● Task instructions
Line by line, copy all of the data exactly.

═════ Data shown ═════

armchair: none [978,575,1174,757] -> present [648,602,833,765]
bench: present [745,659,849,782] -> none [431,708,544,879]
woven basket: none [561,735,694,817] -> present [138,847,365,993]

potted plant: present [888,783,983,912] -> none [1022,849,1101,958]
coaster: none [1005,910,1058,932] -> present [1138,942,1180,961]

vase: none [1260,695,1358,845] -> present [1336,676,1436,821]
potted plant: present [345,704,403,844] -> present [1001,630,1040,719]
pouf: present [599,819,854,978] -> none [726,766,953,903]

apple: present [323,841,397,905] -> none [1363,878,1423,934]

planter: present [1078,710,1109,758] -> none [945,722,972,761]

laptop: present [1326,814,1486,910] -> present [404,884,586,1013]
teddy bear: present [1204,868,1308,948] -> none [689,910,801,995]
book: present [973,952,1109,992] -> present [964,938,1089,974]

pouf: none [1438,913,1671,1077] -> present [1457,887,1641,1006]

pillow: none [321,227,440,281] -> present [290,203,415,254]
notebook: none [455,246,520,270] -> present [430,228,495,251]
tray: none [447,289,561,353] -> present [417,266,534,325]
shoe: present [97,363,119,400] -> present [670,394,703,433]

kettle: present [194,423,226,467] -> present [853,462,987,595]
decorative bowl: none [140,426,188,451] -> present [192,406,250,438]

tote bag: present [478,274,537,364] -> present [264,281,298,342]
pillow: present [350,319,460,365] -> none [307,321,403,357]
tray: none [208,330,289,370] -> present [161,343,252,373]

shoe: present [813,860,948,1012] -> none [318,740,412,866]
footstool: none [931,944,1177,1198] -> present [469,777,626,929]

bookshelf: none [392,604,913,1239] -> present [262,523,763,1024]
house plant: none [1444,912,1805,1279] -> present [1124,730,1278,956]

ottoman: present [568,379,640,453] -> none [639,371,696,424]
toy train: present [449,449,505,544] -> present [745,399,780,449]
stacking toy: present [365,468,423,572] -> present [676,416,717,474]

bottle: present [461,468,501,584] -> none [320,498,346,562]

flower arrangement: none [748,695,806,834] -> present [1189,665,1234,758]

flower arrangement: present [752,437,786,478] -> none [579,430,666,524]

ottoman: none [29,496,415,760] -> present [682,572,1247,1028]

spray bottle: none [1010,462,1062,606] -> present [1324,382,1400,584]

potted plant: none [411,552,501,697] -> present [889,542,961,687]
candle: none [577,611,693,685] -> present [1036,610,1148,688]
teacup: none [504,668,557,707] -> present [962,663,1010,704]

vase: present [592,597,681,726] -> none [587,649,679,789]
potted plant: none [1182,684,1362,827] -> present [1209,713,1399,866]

═════

● Answer below
armchair: none [978,575,1174,757] -> present [648,602,833,765]
bench: present [745,659,849,782] -> none [431,708,544,879]
woven basket: none [561,735,694,817] -> present [138,847,365,993]

potted plant: present [888,783,983,912] -> none [1022,849,1101,958]
coaster: none [1005,910,1058,932] -> present [1138,942,1180,961]

vase: none [1260,695,1358,845] -> present [1336,676,1436,821]
potted plant: present [345,704,403,844] -> present [1001,630,1040,719]
pouf: present [599,819,854,978] -> none [726,766,953,903]

apple: present [323,841,397,905] -> none [1363,878,1423,934]

planter: present [1078,710,1109,758] -> none [945,722,972,761]

laptop: present [1326,814,1486,910] -> present [404,884,586,1013]
teddy bear: present [1204,868,1308,948] -> none [689,910,801,995]
book: present [973,952,1109,992] -> present [964,938,1089,974]

pouf: none [1438,913,1671,1077] -> present [1457,887,1641,1006]

pillow: none [321,227,440,281] -> present [290,203,415,254]
notebook: none [455,246,520,270] -> present [430,228,495,251]
tray: none [447,289,561,353] -> present [417,266,534,325]
shoe: present [97,363,119,400] -> present [670,394,703,433]

kettle: present [194,423,226,467] -> present [853,462,987,595]
decorative bowl: none [140,426,188,451] -> present [192,406,250,438]

tote bag: present [478,274,537,364] -> present [264,281,298,342]
pillow: present [350,319,460,365] -> none [307,321,403,357]
tray: none [208,330,289,370] -> present [161,343,252,373]

shoe: present [813,860,948,1012] -> none [318,740,412,866]
footstool: none [931,944,1177,1198] -> present [469,777,626,929]

bookshelf: none [392,604,913,1239] -> present [262,523,763,1024]
house plant: none [1444,912,1805,1279] -> present [1124,730,1278,956]

ottoman: present [568,379,640,453] -> none [639,371,696,424]
toy train: present [449,449,505,544] -> present [745,399,780,449]
stacking toy: present [365,468,423,572] -> present [676,416,717,474]

bottle: present [461,468,501,584] -> none [320,498,346,562]

flower arrangement: none [748,695,806,834] -> present [1189,665,1234,758]

flower arrangement: present [752,437,786,478] -> none [579,430,666,524]

ottoman: none [29,496,415,760] -> present [682,572,1247,1028]

spray bottle: none [1010,462,1062,606] -> present [1324,382,1400,584]

potted plant: none [411,552,501,697] -> present [889,542,961,687]
candle: none [577,611,693,685] -> present [1036,610,1148,688]
teacup: none [504,668,557,707] -> present [962,663,1010,704]

vase: present [592,597,681,726] -> none [587,649,679,789]
potted plant: none [1182,684,1362,827] -> present [1209,713,1399,866]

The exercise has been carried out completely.